La tentative d’instauration d’une taxe carbone sur les carburants à l’origine de la mobilisation des « gilets jaunes » est un autre bon exemple de cette méthode gouvernementale.
L’annonce télévisée par le Président de la République de l’extension du passe sanitaire et la procédure expéditive d’adoption de la loi le permettant au milieu de l’été ont largement contribué à délégitimer la décision. Pour être honnête, si les mobilisations contre le passe sanitaire sont importantes, il faut toutefois noter qu’elles sont minoritaires.
Le passe sanitaire et la liberté vaccinale
Le passe sanitaire est également une mesure qui n’est pas tout à fait franche.

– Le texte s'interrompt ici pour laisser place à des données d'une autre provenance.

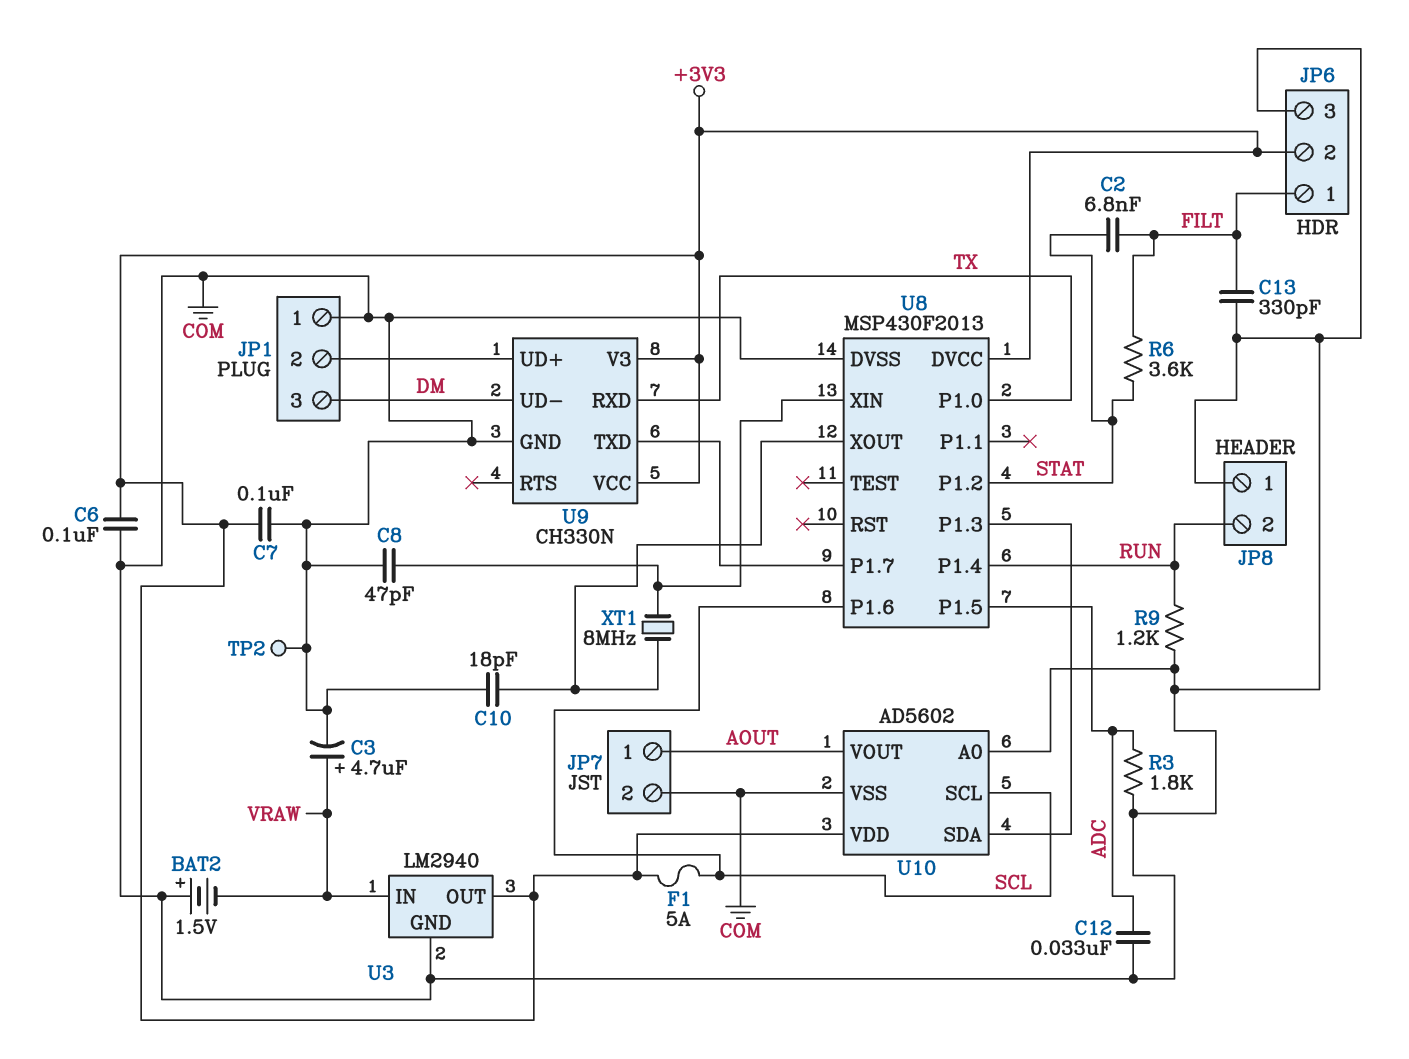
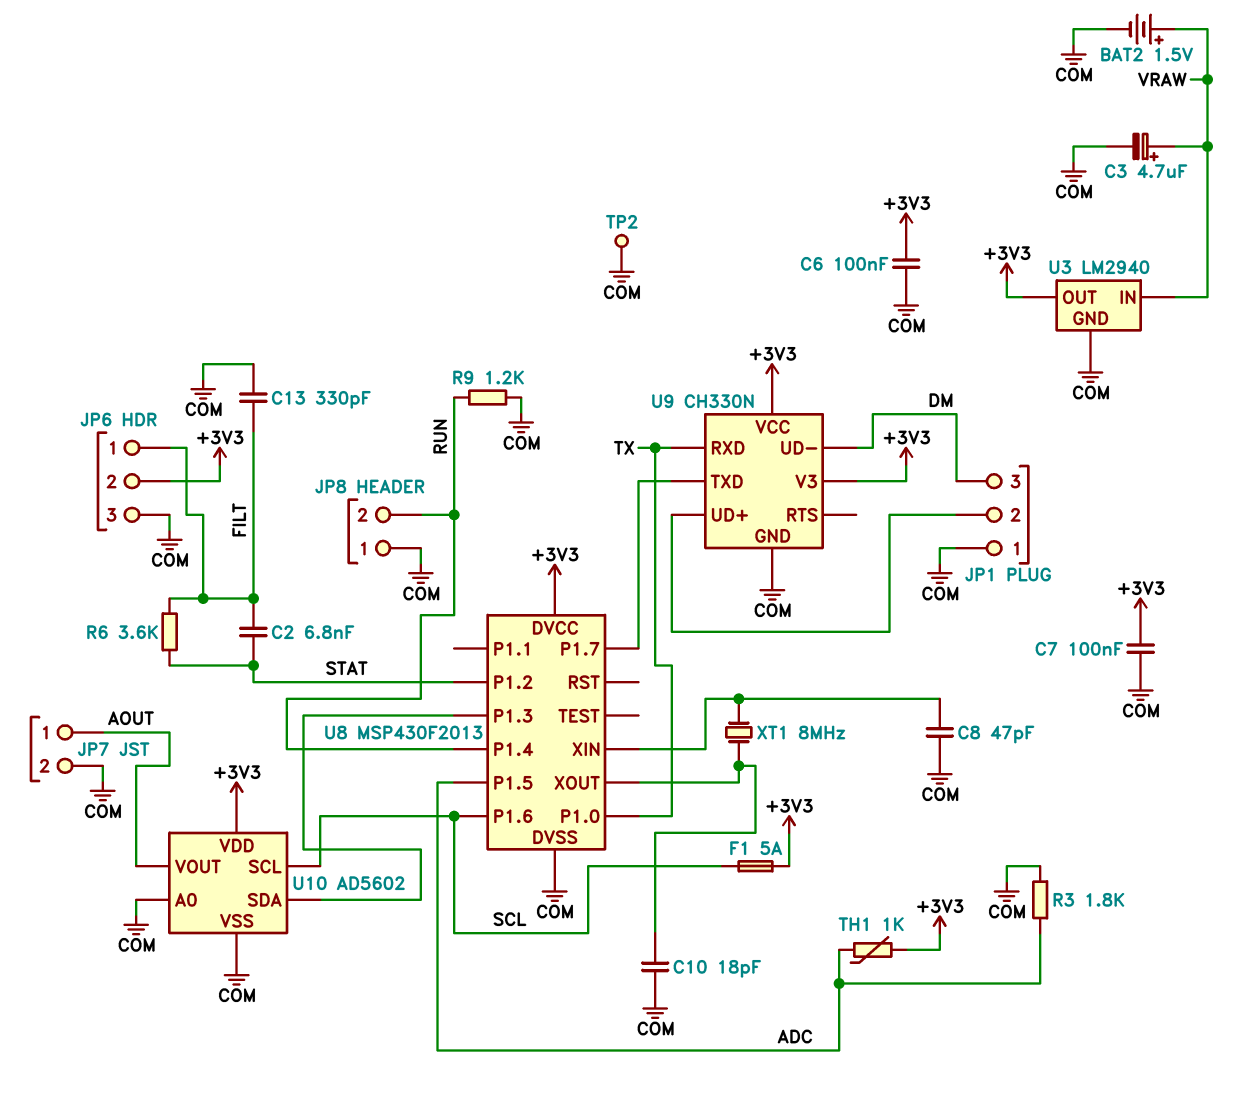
BAT2: 1.5V (plus COM, minus VRAW) -> 1.5V (plus VRAW, minus COM)
C12: 33nF (ADC, COM) -> none
TH1: none -> 1k (+3V3, ADC)

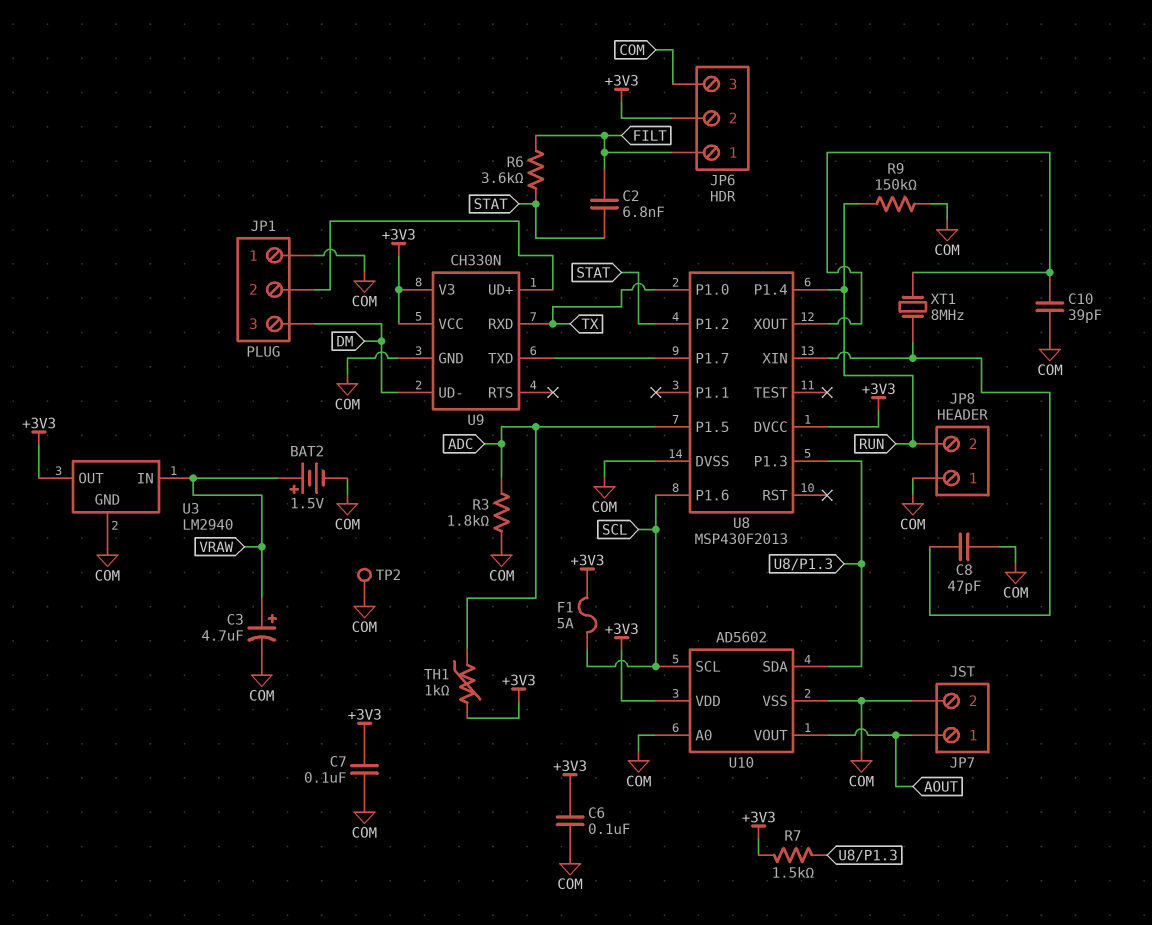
C10: 18pF (COM, U8/XOUT) -> 39pF (COM, U8/XOUT)
C13: 330pF (COM, FILT) -> none
R7: none -> 1.5k (+3V3, U8/P1.3)
R9: 1.2k (COM, RUN) -> 150k (COM, RUN)

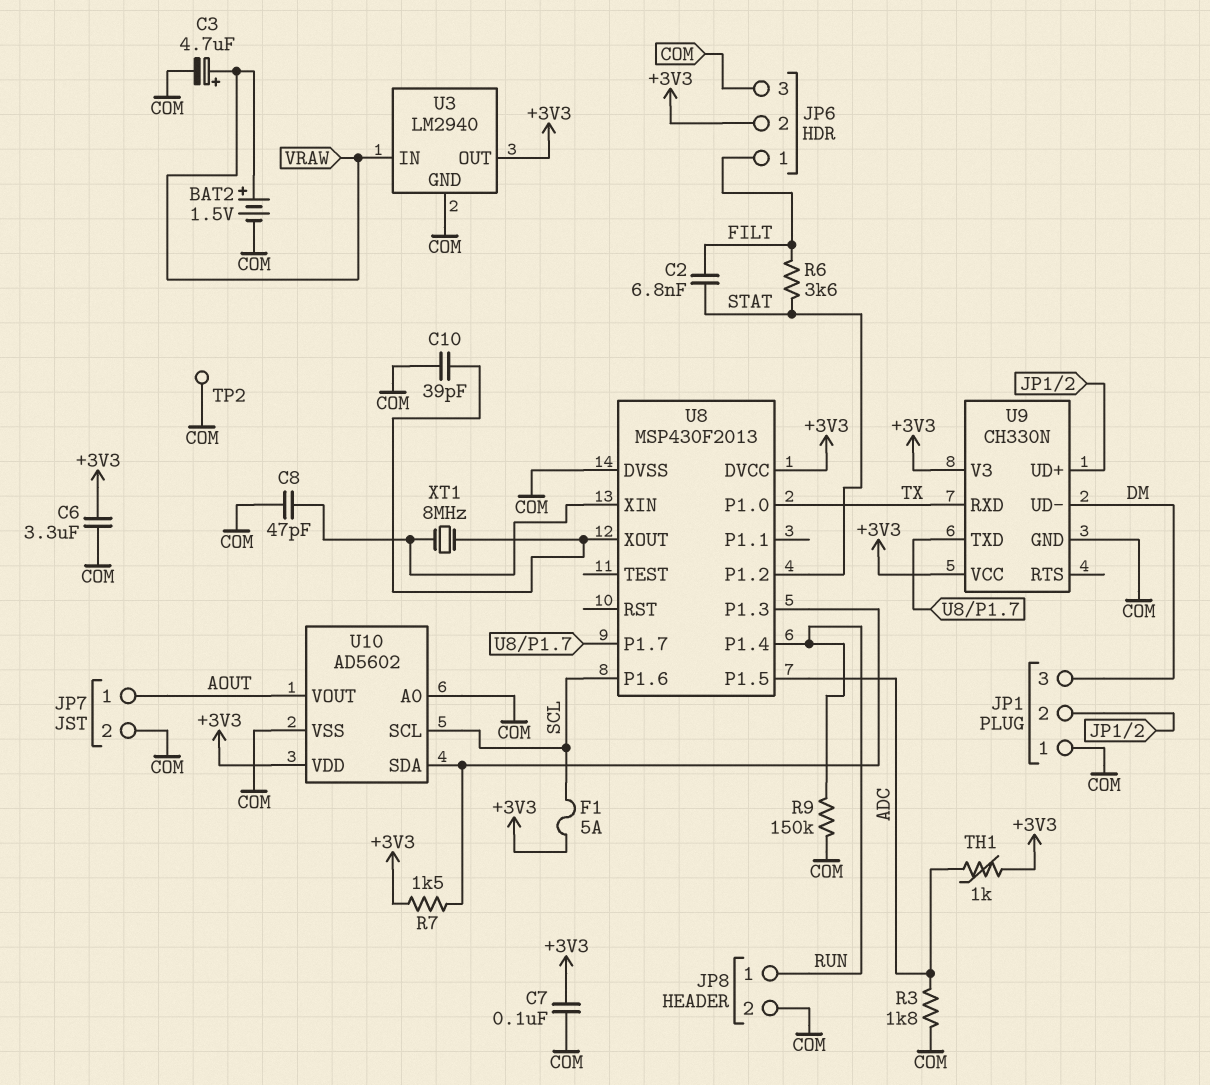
C6: 100nF (+3V3, COM) -> 3.3uF (+3V3, COM)
JP8 pin 1: COM -> RUN
JP8 pin 2: RUN -> COM

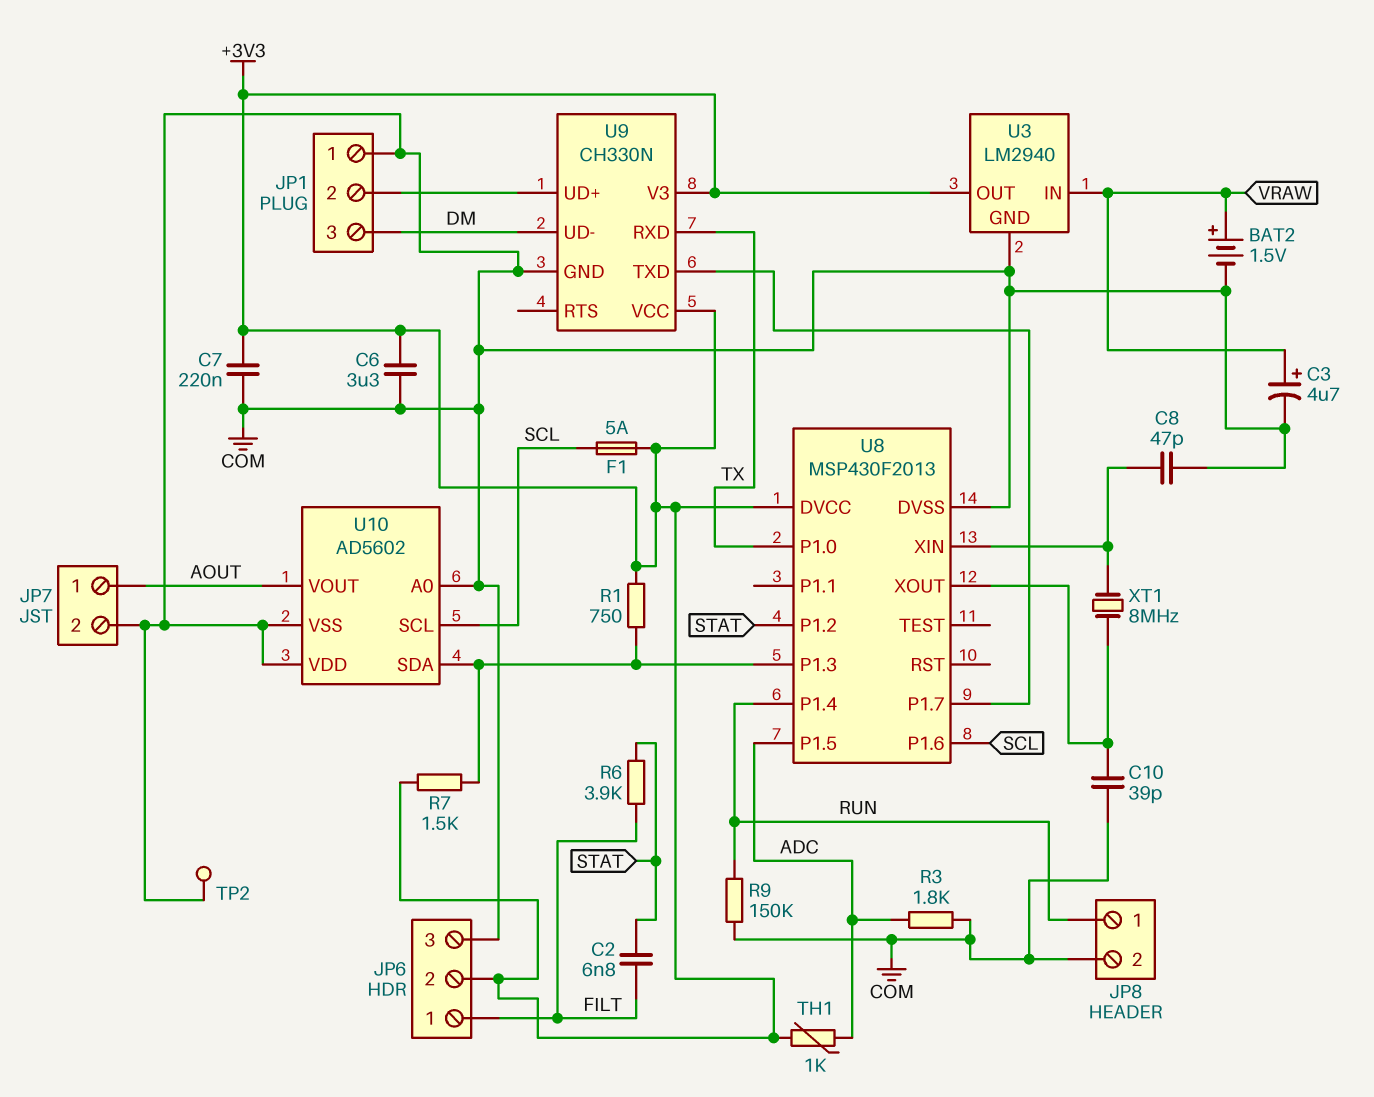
C7: 100nF (+3V3, COM) -> 220nF (+3V3, COM)
R1: none -> 750 (+3V3, U8/P1.3)
R6: 3.6k (FILT, STAT) -> 3.9k (FILT, STAT)
U10 pin VDD: +3V3 -> COM

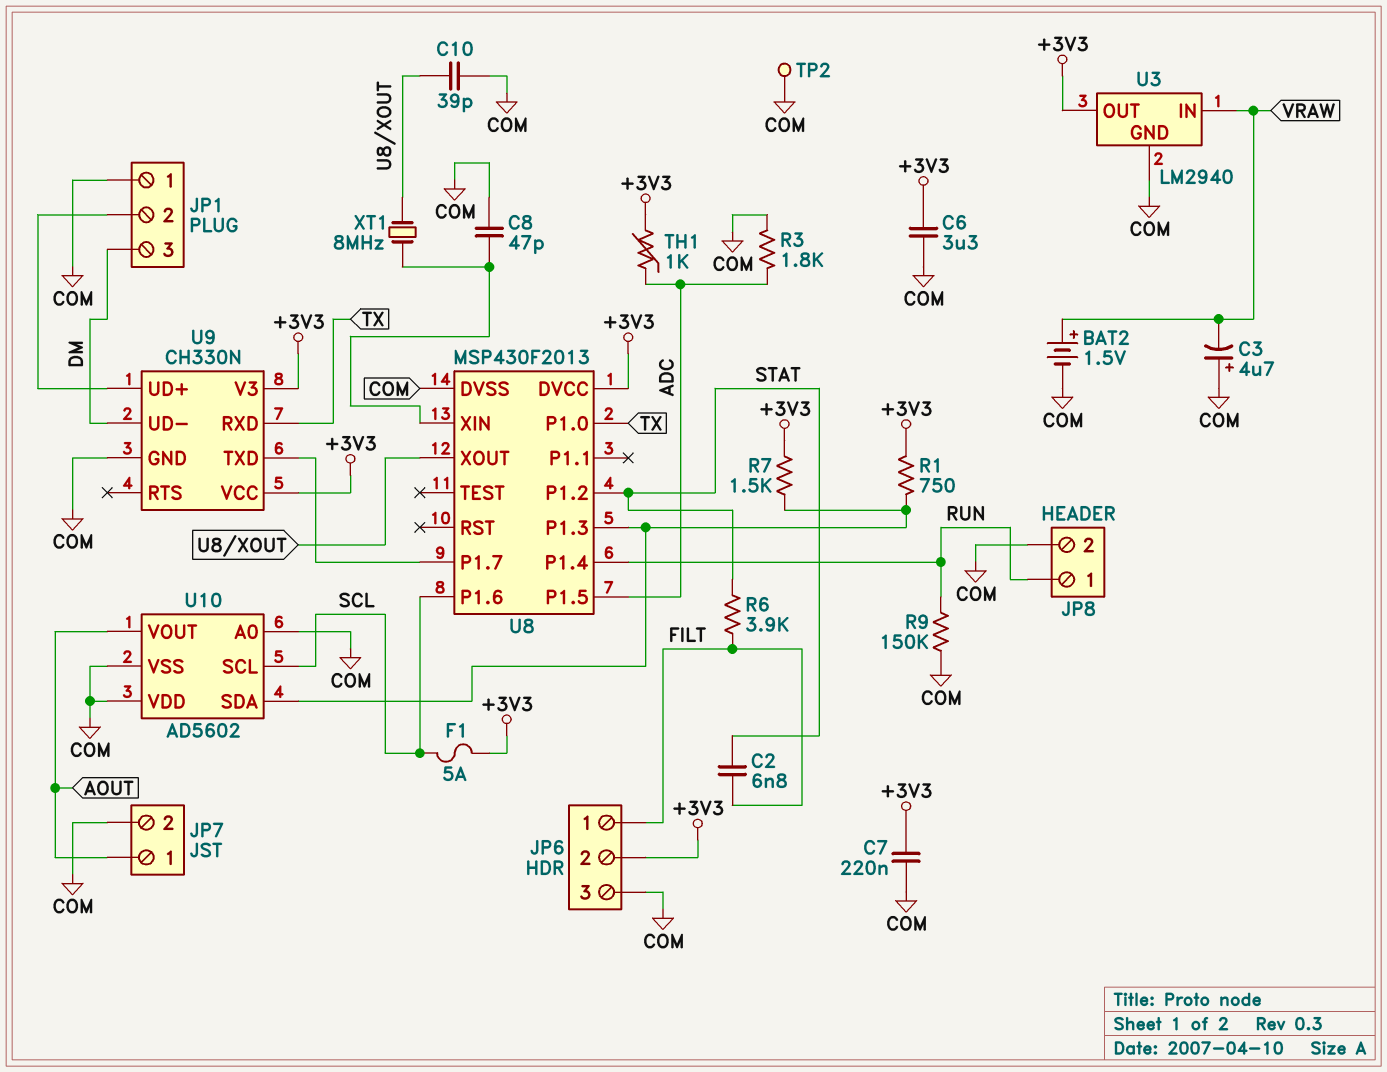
C3: 4.7uF (plus VRAW, minus COM) -> 4.7uF (plus COM, minus VRAW)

Le passe sanitaire peut s’obtenir par un schéma vaccinal complet, un test négatif de moins de 72 h ou une infection guérie à la Covid-19 de moins de six mois.
La dernière méthode est assez rarement issue d’un acte volontaire.
La seconde est très contraignante. Le futur non-remboursement des tests la rendra impossible pour une grande partie de la population qui ne pourra pas assumer son coût prohibitif.
Le passe sanitaire est donc principalement procuré par la vaccination. L’obtention d’un passe est quasiment impérative pour vivre « normalement ». Le refuser c’est presque s’infliger un « autoconfinement ».
La mesure vient très fortement inciter à la vaccination, voire la rendre quasiment obligatoire. L’obligation vaccinale n’est pourtant pas ce qui a été débattu et adopté par le Parlement.
Emmanuel Macron avait même promis qu’il n’y aurait pas d’obligation vaccinale tout en faisant la promotion de la vaccination comme principal moyen de lutte contre la pandémie.
Un « en même temps » à l’origine du complexe et contraignant passe sanitaire.